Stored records
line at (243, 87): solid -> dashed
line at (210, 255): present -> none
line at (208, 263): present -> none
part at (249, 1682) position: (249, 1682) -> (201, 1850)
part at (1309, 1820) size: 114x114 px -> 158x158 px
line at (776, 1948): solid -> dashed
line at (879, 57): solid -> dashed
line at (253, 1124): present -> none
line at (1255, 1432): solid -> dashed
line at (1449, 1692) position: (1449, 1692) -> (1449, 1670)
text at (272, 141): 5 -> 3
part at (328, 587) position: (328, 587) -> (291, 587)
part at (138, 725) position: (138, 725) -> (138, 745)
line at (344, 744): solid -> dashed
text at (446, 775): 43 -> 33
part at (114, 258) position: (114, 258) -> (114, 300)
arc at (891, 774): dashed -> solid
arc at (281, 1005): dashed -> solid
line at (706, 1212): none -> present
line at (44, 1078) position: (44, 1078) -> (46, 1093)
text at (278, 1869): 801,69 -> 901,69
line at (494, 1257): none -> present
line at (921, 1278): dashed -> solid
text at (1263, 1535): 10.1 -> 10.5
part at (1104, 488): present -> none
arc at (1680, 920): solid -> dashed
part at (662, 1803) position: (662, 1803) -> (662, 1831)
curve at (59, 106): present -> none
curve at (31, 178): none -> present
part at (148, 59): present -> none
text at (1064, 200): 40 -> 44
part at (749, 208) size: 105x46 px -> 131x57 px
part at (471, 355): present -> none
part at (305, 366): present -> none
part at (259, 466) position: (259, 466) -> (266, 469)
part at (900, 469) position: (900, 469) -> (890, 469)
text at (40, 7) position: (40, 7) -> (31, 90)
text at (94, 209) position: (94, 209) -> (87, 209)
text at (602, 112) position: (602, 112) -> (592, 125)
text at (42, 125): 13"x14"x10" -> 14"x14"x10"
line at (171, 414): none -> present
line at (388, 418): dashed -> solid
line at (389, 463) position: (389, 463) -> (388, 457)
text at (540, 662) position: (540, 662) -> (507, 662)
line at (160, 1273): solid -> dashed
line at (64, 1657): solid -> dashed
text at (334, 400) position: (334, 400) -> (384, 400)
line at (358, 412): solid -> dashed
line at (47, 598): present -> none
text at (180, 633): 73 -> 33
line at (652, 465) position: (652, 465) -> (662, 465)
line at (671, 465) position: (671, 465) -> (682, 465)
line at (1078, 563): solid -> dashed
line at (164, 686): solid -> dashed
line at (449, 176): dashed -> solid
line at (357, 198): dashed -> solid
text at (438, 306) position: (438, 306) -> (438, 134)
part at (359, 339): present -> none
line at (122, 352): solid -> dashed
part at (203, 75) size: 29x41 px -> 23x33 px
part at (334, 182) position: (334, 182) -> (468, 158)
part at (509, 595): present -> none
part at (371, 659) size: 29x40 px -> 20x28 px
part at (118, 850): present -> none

(What you will do)
Copy out each row above that contains the word "size".

(Task solution)
part at (1309, 1820) size: 114x114 px -> 158x158 px
part at (749, 208) size: 105x46 px -> 131x57 px
part at (203, 75) size: 29x41 px -> 23x33 px
part at (371, 659) size: 29x40 px -> 20x28 px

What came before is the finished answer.